#### WORK TO COMPLETE
Search the entries below for the string "para" and copy the lines that hold it.

#### DATA TO USE
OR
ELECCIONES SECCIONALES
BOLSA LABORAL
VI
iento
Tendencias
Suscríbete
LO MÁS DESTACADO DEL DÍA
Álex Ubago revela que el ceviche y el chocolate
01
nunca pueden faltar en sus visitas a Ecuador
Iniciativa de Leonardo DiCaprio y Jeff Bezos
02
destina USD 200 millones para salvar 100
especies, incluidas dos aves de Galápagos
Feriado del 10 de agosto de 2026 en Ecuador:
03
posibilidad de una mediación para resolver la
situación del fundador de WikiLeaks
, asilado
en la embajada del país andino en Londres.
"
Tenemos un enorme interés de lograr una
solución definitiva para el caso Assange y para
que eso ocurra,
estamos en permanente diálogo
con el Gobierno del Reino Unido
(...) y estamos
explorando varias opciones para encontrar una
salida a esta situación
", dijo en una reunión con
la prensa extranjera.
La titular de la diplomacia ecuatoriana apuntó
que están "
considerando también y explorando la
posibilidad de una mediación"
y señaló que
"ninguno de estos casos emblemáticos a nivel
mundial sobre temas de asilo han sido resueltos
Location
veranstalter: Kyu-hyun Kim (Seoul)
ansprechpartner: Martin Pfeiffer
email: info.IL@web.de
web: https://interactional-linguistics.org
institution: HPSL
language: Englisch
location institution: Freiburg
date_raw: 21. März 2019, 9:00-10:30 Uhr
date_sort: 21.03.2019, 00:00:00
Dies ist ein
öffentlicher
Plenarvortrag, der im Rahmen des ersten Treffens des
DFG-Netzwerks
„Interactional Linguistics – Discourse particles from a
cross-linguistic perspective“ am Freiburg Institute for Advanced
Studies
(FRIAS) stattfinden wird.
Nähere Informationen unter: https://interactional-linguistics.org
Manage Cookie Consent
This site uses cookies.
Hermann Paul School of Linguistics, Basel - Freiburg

#### FINISHED TASK
destina USD 200 millones para salvar 100
posibilidad de una mediación para resolver la
solución definitiva para el caso Assange y para
explorando varias opciones para encontrar una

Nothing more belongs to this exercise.